CPA Regulation (REG)
Certified Public Accountant Regulation (REG) covers ethics, federal tax procedures, business law, and professional responsibilities for aspiring CPAs.
Corporate and Partnership Taxation
Taxation of Businesses: Corporations and Partnerships
Businesses are taxed differently depending on their entity type. CPAs must understand the rules for C corporations, S corporations, and partnerships.
Corporate Taxation
C corporations are taxed as separate entities. Profits are taxed at the corporate level, and dividends are taxed again at the shareholder level (double taxation).
S corporations, on the other hand, pass income directly to shareholders, avoiding double taxation.
Partnership Taxation
Partnerships do not pay income tax.
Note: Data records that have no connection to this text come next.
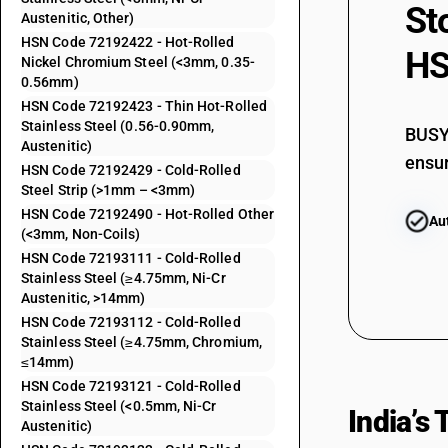
St
Austenitic, Other)
72192299
HSN Code 72192422 - Hot-Rolled
HS
72192310
Nickel Chromium Steel (<3mm, 0.35-
0.56mm)
72192320
HSN Code 72192423 - Thin Hot-Rolled
Stainless Steel (0.56-0.90mm,
BUSY 
72192390
Austenitic)
ensur
HSN Code 72192429 - Cold-Rolled
72192411
Steel Strip (>1mm – <3mm)
HSN Code 72192490 - Hot-Rolled Other
72192412
Au
(<3mm, Non-Coils)
HSN Code 72193111 - Cold-Rolled
72192413
Stainless Steel (≥4.75mm, Ni-Cr
Austenitic, >14mm)
72192419
HSN Code 72193112 - Cold-Rolled
Stainless Steel (≥4.75mm, Chromium,
72192421
≤14mm)
HSN Code 72193121 - Cold-Rolled
72192422
Stainless Steel (<0.5mm, Ni-Cr
India’s
Austenitic)
72192423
Instead, profits and losses are passed through to partners’ personal returns.
Calculating Taxable Income
- C Corporations: Start with gross receipts, subtract COGS, expenses, and deductions.
- Partnerships: Allocate items of income and deduction among partners based on the partnership agreement.
Real-World Application
CPAs advise clients on entity selection and help prepare complex tax returns for multi-owner businesses.
Formula
\[ \text{Taxable Income} = \text{Gross Income} - \text{Deductions} \]
Examples
Calculating a C corporation’s tax liability and advising on potential double taxation.
Allocating partnership income among partners with different ownership percentages.
In a Nutshell
Corporate and partnership taxation requires understanding entity structures and unique tax rules.